En cas de souci technique majeur, il pourrait être plus facile de ramener une éolienne Winflo dans un port, plutôt que d'envoyer des Hommes et du matériel la réparer sur place. © Winflo, 2011

L’environnement va aimer : un impact réduit sur les fonds marins

Les éoliennes seront donc ancrées de manière souple par un système de câbles. Or, leur installation dégraderait moins les fonds marins que la pose d'une plateforme sous-marine conventionnelle. L'absence de base bétonnée ou métallique signifie également que le démantèlement d'un parc laissera peu de traces dans la nature. Cette opération se fera d'ailleurs assez aisément, puisqu'il suffira de détacher les plateformes, puis de les tracter vers la terre ferme où elles seront démontées en toute sécurité.

Ces éoliennes flottantes seront bien souvent installées plus au large (du moins sur la façade atlantique), donc loin des regards. Ainsi, elles pollueront moins les paysages que d'autres fermes éoliennes plus classiques, ce qui devrait les rendre socialement plus acceptables. D'autre part, il est fort probable que ces plateformes finissent par abriter de petits oasis de vie, autrement dit, elles agiraient comme des dispositifs concentrateurs de poissons, peut-être au bénéfice des pêcheurs. 

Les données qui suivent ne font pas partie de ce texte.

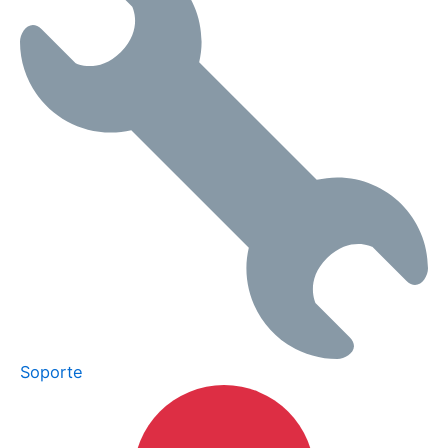
Soporte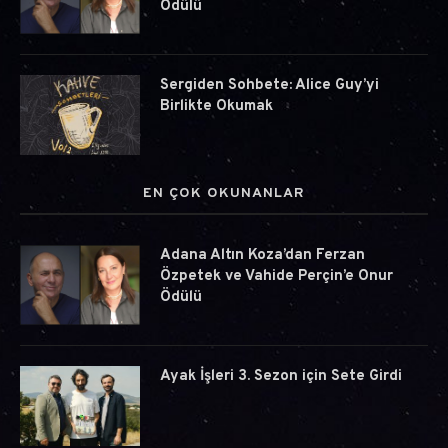
Ödülü
Sergiden Sohbete: Alice Guy’yi
Birlikte Okumak
EN ÇOK OKUNANLAR
Adana Altın Koza’dan Ferzan
Özpetek ve Vahide Perçin’e Onur
Ödülü
Ayak İşleri 3. Sezon için Sete Girdi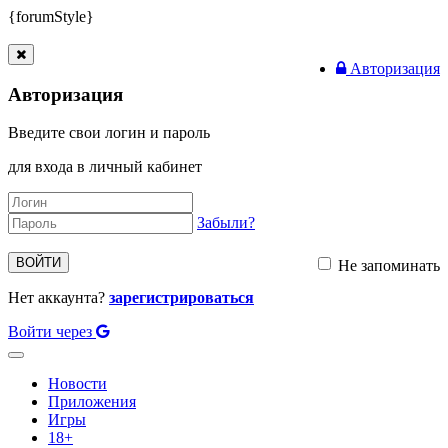
{forumStyle}
Авторизация
Авторизация
Введите свои логин и пароль
для входа в личный кабинет
Забыли?
ВОЙТИ
Не запоминать
Нет аккаунта?
зарегистрироваться
Войти через
Toggle
navigation
Новости
Приложения
Игры
18+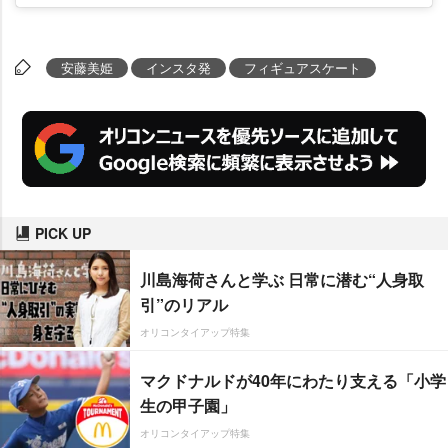
安藤美姫
インスタ発
フィギュアスケート
PICK UP
川島海荷さんと学ぶ 日常に潜む“人身取
引”のリアル
オリコンタイアップ特集
マクドナルドが40年にわたり支える「小学
生の甲子園」
オリコンタイアップ特集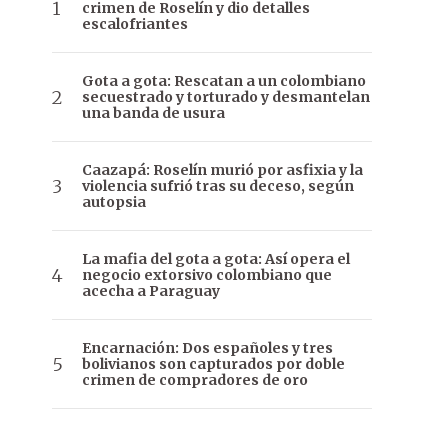
crimen de Roselín y dio detalles
escalofriantes
Gota a gota: Rescatan a un colombiano
secuestrado y torturado y desmantelan
una banda de usura
Caazapá: Roselín murió por asfixia y la
violencia sufrió tras su deceso, según
autopsia
La mafia del gota a gota: Así opera el
negocio extorsivo colombiano que
acecha a Paraguay
Encarnación: Dos españoles y tres
bolivianos son capturados por doble
crimen de compradores de oro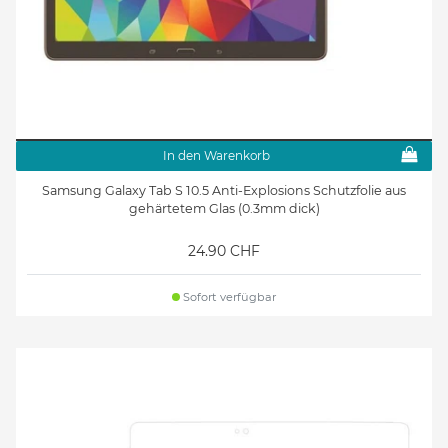
In den Warenkorb
Samsung Galaxy Tab S 10.5 Anti-Explosions Schutzfolie aus
gehärtetem Glas (0.3mm dick)
24.90 CHF
Sofort verfügbar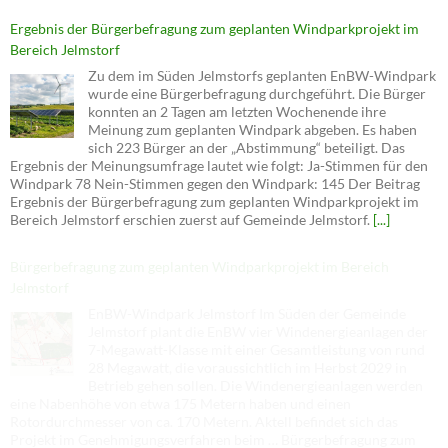
Ergebnis der Bürgerbefragung zum geplanten Windparkprojekt im
Bereich Jelmstorf
Zu dem im Süden Jelmstorfs geplanten EnBW-Windpark
wurde eine Bürgerbefragung durchgeführt. Die Bürger
konnten an 2 Tagen am letzten Wochenende ihre
Meinung zum geplanten Windpark abgeben. Es haben
sich 223 Bürger an der „Abstimmung“ beteiligt. Das
Ergebnis der Meinungsumfrage lautet wie folgt: Ja-Stimmen für den
Windpark 78 Nein-Stimmen gegen den Windpark: 145 Der Beitrag
Ergebnis der Bürgerbefragung zum geplanten Windparkprojekt im
Bereich Jelmstorf erschien zuerst auf Gemeinde Jelmstorf.
[...]
Bürgerbefragung zum geplanten Windparkprojekt im Bereich
Jelmstorf
EnBW-Windpark Jelmstorf Im Süden der Gemeinde
Jelmstorf plant die EnBW vier Windenergieanlagen der
7-Megawatt-Klasse mit einer Gesamtleistung von rund
28 Megawatt, die voraussichtlich im Herbst 2029 in
Betrieb gehen sollen. Die Windenergieanlagen werden
eine Nabenhöhe von etwa 175 Metern haben und einen
Rotordurchmesser von ca. 170 Metern. Aktell befindet sich das
Projekt im Genehmigungsverfahren beim … Bürgerbefragung zum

Présentation des potentielles zones maritimes qui accueilleront, ou qui pourraient prochainement accueillir des fermes éoliennes. © Idé

Que penser du projet Winflo ?

À l'heure où les énergies renouvelables ont le vent en poupe et que le chômage explose, certains chiffres avancés par les porteurs du projet sont prometteurs.

Grâce aux éoliennes flottantes, de nouvelles zones maritimes pourront être mises à profit pour produire une électricité verte, au point de multiplier par trois les opportunités de marché par rapport à l'éolien conventionnel. Par ailleurs, « la construction des turbines pourrait générer 5.000 nouveaux emplois, dont 1.000 directs », selon Nass & Wind Industrie.

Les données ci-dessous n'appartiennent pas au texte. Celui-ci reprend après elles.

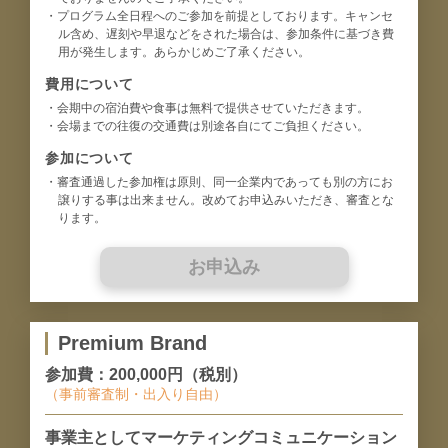
・プログラム全日程へのご参加を前提としております。キャンセ
ル含め、遅刻や早退などをされた場合は、参加条件に基づき費
用が発生します。あらかじめご了承ください。
費用について
・会期中の宿泊費や食事は無料で提供させていただきます。
・会場までの往復の交通費は別途各自にてご負担ください。
参加について
・審査通過した参加権は原則、同一企業内であっても別の方にお
譲りする事は出来ません。改めてお申込みいただき、審査とな
ります。
お申込み
Premium Brand
参加費：200,000円（税別）
（事前審査制・出入り自由）
事業主としてマーケティングコミュニケーション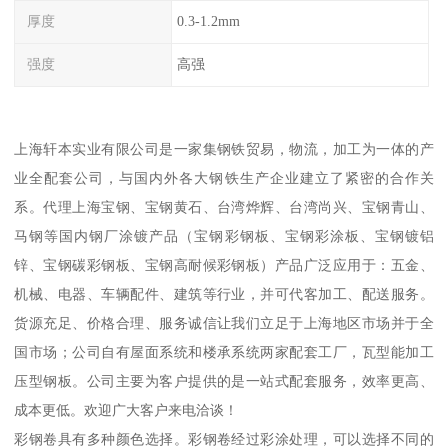
厚度
0.3-1.2mm
强度
高强
上海轩本实业有限公司是一家集钢铁贸易，物流，加工为一体的产
业全配套公司，与国内外各大钢铁生产企业建立了紧密的合作关
系。代理上海宝钢、宝钢黄石、台湾烨辉、台湾尚兴、宝钢青山、
马钢等国内钢厂涂镀产品（宝钢彩钢板、宝钢彩涂板、宝钢镀铝
锌、宝钢碳彩钢板、宝钢高耐候彩钢板）产品广泛应用于：五金、
机械、电器、车辆配件、建筑等行业，并可代客加工、配送服务。
货源充足、价格合理、服务诚信让我们立足于上海地区市场并于全
国市场；公司自有屋面系统和楼承系统两家配套工厂，瓦型能加工
压型钢板。公司主要为客户提供的是一站式配套服务，效率更高、
成本更低。欢迎广大客户来电洽谈！
彩钢卷具有多种颜色选择。彩钢卷经过彩涂处理，可以选择不同的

La rapidité avec laquelle ces éoliennes seraient produites et installées est également séduisante. Si tout se passe bien, une première ferme composée de ces turbines offshore dites de deuxième génération, accompagnées de leurs bases flottantes, pourrait être opérationnelle d'ici 2020, probablement au large de l'île de Groix (Morbihan).